We're also seeing improvement in those churn rates,” with retention trending back toward “pre-price change levels,” said Neumann. Netflix forecast 7 million paid net subscriber additions in Q3, a 15 percent increase from Q3 2018.

There’s a “real battle” intensifying for “who will pay for content around the world, but it's not a zero-sum competition,” said CEO Reed Hastings. “Everybody gets that people will subscribe to multiple shows.” The advantage of calling the competitive environment “something catchy like the streaming wars” is that it “draws more attention,” and that will motivate consumers to “shift more quickly from linear TV to the streaming TV,” he said. The CEO said his employees, most of whom subscribe to AT&T's HBO, are inspired partly by its high-quality content.

Analysts reacted with some caution and optimism. The stock closed 10.3 percent lower Thursday at $325.21, paring some of its biggest losses from after Wednesday's close. Don't “make a mountain out of a molehill,” wrote Pivotal Research's Jeffrey Wlodarczak. “Churn, seasonality, and a less effective content slate drove the 2Q subscriber miss,” he said. “But these are all reversing in 2H in a big" way.

The subscriber miss "portends" a tough U.S. outlook as new competition comes online, wrote Wedbush's Michael Pachter: "We expect content spending to trigger substantial cash burn for many years. Notwithstanding four Netflix price increases in the last five years, cash burn continues to grow. Content migration and price hikes could cause a deceleration in subscriber growth." The “credibility” of the Q3 subscriber forecast is likely to come “under more than usual scrutiny given the magnitude of the Q2 miss, the loss of popular content in the H2'19 and the launch of competing services,” said Barclays analysts including Kannan Venkateshwar.

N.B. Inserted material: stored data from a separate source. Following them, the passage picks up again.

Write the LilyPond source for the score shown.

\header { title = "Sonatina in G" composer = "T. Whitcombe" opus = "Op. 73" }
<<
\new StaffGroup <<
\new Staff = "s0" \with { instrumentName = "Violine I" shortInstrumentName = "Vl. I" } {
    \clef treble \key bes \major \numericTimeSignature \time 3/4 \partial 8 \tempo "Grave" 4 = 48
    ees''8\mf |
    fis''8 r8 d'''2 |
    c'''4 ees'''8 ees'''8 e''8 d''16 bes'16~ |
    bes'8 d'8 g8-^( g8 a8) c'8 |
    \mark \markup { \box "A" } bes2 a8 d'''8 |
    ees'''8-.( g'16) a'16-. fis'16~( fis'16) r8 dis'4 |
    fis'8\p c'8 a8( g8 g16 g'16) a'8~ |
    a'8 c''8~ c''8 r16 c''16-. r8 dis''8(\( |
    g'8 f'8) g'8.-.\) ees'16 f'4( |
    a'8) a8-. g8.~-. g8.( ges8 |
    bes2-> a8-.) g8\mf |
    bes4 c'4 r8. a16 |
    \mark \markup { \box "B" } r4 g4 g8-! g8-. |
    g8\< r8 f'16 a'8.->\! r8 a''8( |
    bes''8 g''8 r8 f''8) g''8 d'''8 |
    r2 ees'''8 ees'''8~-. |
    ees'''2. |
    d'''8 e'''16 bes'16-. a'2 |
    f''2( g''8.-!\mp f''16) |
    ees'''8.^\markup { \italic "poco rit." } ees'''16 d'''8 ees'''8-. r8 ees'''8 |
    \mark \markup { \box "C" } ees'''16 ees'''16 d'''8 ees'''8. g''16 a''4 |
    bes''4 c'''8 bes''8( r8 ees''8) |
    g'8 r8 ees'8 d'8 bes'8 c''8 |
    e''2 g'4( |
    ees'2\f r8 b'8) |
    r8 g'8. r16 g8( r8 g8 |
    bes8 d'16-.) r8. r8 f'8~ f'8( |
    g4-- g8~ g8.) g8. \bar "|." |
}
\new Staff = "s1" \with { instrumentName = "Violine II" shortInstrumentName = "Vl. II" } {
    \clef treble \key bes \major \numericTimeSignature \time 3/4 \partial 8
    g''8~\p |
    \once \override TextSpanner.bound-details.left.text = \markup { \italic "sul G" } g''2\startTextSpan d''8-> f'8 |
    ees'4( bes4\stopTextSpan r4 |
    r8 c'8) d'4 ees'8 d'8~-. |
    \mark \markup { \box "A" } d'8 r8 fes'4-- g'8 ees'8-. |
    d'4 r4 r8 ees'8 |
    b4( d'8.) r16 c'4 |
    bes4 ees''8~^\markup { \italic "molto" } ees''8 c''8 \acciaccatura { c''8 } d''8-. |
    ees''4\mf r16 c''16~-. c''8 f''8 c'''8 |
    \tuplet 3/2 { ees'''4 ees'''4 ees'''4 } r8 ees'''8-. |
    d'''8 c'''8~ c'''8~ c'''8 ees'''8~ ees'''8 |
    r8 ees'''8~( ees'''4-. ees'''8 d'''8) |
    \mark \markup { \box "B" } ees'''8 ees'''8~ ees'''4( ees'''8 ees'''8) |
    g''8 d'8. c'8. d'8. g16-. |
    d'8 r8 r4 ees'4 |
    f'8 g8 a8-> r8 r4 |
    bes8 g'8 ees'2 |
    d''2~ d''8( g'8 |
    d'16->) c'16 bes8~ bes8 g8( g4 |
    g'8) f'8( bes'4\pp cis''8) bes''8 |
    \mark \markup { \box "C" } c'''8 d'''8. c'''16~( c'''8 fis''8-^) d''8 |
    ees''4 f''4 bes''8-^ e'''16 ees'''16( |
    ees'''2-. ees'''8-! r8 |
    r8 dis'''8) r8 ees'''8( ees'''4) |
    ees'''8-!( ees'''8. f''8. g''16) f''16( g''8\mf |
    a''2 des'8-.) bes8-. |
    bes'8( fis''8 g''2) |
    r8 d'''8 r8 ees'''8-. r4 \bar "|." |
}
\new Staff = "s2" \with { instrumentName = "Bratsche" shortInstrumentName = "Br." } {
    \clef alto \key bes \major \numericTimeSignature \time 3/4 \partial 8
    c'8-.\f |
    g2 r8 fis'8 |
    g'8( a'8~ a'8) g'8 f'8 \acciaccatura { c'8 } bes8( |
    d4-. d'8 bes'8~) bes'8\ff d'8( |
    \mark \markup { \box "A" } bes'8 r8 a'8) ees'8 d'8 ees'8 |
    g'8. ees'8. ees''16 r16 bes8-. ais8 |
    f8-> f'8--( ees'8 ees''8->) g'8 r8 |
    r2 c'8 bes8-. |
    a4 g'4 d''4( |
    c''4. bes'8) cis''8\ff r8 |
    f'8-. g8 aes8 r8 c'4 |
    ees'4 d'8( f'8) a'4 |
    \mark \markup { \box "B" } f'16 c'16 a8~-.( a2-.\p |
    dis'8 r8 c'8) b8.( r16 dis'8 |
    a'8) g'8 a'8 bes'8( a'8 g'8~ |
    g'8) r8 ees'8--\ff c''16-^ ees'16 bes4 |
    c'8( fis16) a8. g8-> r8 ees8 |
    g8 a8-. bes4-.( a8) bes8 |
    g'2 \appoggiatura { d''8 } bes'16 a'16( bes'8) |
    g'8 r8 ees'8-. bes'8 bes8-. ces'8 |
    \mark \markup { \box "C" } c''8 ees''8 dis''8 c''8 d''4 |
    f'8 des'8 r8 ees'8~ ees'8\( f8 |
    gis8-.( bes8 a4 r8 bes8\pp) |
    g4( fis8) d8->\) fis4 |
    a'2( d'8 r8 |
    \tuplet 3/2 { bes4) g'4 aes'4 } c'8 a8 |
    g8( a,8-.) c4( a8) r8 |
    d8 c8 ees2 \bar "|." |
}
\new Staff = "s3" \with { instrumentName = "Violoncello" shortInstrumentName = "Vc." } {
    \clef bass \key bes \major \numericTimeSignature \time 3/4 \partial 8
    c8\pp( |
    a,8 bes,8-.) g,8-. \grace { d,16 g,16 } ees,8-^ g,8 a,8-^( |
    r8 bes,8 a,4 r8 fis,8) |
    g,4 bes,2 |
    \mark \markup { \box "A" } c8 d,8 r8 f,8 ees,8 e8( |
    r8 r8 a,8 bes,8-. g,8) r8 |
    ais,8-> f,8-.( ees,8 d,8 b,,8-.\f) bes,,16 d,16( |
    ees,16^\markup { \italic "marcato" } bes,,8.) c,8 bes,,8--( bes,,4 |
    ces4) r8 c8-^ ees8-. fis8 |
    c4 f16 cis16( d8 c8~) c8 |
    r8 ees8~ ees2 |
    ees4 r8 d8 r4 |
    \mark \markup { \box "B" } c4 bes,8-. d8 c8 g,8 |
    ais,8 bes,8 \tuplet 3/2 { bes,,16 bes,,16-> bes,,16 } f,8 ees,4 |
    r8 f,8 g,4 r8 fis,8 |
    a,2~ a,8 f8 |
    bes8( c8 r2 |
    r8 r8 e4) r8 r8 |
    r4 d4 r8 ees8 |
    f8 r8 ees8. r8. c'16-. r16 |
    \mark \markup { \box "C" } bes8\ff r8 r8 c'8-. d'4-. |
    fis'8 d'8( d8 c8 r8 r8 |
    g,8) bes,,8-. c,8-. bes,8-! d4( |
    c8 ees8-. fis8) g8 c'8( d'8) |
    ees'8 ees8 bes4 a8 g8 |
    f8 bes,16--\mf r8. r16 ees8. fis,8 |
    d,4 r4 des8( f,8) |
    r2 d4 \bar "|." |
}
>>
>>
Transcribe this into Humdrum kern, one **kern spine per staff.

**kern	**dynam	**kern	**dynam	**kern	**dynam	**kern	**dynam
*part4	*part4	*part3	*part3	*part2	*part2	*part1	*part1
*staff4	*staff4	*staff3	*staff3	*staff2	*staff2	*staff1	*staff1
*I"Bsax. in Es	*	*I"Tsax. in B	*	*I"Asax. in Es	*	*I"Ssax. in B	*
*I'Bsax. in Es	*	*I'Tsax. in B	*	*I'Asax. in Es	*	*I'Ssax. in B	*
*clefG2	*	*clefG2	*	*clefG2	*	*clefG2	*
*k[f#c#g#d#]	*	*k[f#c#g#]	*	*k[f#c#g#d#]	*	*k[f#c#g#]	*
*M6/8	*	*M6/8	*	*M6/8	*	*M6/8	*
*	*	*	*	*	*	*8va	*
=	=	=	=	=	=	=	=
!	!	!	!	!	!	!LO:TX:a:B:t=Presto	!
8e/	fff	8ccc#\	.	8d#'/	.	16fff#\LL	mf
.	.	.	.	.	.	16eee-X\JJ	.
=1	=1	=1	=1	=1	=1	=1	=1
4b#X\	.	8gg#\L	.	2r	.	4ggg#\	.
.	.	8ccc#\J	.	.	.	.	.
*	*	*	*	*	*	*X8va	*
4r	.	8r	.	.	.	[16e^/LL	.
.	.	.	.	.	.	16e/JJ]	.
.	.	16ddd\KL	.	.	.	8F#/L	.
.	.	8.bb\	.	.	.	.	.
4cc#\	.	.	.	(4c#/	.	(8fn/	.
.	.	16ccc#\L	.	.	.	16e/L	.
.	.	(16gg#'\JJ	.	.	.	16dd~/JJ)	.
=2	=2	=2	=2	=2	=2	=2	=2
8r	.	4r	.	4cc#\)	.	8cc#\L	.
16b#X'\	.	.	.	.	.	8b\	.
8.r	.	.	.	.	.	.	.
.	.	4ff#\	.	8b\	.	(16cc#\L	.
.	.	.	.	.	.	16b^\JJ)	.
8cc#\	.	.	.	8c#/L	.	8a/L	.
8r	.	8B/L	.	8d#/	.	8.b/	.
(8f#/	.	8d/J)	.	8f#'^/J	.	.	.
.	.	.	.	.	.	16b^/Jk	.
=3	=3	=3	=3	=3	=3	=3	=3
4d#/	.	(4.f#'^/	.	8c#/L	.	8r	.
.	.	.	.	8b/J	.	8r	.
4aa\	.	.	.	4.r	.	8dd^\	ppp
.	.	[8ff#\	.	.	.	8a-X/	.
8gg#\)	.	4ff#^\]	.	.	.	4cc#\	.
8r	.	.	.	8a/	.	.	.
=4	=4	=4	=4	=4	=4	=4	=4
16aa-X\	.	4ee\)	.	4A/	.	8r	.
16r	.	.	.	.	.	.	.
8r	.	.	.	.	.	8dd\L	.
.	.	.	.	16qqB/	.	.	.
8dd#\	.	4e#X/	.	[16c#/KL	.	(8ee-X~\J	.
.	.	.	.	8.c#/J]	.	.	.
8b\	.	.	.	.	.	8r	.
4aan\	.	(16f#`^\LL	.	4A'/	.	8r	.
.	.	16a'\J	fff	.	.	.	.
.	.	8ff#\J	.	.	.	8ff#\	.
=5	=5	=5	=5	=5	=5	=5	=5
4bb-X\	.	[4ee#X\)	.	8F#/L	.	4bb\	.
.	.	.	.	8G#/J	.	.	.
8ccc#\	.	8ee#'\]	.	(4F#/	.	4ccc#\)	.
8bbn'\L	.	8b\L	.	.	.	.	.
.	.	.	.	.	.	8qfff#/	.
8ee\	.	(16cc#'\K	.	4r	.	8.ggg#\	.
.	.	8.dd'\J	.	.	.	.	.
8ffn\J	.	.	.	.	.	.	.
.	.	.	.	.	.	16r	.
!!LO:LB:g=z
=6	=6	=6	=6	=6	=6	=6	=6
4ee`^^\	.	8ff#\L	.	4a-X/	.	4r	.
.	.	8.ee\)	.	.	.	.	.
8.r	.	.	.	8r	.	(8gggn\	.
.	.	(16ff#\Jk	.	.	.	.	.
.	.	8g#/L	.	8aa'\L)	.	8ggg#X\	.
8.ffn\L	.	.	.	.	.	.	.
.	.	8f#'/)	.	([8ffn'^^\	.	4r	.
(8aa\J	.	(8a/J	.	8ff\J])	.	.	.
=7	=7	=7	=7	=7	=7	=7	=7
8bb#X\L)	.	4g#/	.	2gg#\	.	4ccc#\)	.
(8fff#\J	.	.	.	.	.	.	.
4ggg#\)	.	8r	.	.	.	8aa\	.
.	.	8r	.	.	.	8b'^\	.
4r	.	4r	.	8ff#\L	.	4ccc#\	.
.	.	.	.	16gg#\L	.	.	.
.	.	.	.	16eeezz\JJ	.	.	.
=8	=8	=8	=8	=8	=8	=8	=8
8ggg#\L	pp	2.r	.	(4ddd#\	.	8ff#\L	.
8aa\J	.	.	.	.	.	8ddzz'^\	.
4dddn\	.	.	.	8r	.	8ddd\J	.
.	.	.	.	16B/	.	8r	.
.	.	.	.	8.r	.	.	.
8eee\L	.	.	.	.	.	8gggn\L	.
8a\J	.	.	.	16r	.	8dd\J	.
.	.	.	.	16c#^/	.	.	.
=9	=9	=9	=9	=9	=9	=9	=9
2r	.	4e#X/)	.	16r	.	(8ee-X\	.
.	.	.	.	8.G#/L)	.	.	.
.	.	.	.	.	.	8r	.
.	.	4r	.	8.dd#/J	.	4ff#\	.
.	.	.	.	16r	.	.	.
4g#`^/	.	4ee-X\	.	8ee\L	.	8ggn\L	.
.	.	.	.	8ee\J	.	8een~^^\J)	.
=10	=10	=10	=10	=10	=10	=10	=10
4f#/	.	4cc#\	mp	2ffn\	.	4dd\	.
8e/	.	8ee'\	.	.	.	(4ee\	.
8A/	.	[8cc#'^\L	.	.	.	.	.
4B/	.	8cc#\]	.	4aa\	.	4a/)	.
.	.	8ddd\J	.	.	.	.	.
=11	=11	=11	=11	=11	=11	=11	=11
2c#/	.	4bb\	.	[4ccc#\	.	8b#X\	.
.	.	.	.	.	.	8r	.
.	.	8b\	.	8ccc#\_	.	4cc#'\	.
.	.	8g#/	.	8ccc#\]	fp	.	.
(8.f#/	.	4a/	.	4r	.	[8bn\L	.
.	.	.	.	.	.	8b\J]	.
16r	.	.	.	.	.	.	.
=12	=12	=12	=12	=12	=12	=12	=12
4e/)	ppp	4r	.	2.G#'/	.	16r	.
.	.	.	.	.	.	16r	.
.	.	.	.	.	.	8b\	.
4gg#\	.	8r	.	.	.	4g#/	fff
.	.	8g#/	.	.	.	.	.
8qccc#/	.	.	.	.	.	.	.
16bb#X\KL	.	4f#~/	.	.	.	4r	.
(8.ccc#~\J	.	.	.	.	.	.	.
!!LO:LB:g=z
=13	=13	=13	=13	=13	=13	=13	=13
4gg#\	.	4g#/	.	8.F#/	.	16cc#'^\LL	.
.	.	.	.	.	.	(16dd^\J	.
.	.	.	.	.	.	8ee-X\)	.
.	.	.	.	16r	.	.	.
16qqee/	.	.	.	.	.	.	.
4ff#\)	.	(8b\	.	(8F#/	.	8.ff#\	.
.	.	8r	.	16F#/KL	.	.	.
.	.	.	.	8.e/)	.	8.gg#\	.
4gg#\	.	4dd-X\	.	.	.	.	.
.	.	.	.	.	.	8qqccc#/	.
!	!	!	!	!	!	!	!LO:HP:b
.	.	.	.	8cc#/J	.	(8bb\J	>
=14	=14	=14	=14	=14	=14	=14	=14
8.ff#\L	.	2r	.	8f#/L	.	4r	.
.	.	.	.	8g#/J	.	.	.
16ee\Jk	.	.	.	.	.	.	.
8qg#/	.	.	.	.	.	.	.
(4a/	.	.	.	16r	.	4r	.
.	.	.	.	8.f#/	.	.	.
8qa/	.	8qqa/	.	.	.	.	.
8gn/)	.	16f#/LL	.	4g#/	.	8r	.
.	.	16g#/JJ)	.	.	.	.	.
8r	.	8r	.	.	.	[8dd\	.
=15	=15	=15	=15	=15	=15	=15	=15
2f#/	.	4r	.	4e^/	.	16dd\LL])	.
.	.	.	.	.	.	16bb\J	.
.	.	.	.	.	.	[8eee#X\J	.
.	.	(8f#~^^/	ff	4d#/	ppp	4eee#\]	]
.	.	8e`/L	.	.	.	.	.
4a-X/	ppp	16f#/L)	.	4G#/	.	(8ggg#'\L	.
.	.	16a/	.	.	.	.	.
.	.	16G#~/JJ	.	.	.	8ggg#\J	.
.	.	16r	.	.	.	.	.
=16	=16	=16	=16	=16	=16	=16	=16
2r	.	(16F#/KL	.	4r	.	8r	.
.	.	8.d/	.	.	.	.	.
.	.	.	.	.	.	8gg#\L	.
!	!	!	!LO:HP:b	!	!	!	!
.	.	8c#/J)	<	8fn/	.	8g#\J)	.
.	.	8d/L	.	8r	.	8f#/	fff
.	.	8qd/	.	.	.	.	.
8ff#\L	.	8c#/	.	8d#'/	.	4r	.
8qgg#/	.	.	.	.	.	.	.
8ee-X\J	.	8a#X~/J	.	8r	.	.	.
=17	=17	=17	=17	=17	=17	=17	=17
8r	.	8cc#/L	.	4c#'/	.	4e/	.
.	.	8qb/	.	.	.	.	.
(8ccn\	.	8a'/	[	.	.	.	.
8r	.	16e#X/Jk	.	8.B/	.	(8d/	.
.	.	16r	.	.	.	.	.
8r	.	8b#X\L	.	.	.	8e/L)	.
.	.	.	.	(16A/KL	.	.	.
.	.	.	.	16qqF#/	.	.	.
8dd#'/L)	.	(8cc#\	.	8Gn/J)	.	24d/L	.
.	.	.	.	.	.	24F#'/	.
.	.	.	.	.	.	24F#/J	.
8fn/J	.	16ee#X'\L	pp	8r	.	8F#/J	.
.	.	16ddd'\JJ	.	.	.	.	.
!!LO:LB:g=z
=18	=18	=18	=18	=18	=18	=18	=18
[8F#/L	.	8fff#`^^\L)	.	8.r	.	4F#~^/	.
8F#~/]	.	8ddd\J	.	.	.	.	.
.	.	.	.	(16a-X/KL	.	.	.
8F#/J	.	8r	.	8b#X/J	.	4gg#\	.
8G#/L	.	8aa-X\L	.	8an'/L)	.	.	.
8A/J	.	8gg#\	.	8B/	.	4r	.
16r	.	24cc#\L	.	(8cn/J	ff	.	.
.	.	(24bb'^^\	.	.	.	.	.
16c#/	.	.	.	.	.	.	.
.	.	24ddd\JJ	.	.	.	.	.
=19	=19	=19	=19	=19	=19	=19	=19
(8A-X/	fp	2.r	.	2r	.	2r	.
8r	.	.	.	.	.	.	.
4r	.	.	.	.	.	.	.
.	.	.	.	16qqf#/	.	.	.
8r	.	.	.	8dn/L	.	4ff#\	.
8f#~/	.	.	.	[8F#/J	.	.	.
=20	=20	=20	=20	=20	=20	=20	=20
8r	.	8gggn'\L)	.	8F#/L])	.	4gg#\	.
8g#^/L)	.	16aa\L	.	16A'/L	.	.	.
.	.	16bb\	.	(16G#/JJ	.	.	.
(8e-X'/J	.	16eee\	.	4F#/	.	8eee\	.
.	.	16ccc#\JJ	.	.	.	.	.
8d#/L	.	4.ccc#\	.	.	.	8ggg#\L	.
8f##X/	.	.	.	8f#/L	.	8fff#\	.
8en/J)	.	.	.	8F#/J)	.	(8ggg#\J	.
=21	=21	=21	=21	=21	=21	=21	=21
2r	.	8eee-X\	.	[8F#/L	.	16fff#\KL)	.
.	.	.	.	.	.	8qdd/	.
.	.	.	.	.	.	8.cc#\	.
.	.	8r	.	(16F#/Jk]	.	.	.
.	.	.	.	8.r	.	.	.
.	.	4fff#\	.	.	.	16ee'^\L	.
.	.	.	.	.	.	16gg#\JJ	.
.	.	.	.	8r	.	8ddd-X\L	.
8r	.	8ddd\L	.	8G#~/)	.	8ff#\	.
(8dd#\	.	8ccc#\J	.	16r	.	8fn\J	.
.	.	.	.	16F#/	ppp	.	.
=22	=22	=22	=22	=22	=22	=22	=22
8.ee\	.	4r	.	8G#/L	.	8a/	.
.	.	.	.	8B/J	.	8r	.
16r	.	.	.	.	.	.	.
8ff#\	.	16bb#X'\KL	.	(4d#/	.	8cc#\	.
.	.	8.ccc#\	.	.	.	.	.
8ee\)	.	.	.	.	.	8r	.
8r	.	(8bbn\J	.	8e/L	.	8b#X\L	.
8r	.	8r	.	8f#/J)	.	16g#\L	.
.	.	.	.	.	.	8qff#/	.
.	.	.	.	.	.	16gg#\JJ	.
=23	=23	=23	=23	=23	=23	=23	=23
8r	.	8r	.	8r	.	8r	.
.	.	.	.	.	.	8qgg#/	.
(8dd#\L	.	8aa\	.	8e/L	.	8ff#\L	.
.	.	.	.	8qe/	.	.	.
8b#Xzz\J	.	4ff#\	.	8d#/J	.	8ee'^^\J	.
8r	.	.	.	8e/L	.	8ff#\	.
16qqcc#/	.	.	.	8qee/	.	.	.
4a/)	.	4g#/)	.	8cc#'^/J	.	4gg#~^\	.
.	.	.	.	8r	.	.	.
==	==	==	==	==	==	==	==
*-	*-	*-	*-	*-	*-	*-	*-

MoffettNathanson's Michael Nathanson said management's acknowledgment the price increase hurt subscriber growth in the quarter also "brings into question Netflix’s ultimate pricing power." So "as more studios pull content from Netflix, the platform moves from being a digital video store in the cloud with unlimited versions of all your favorite shows to a premium cable network on steroids."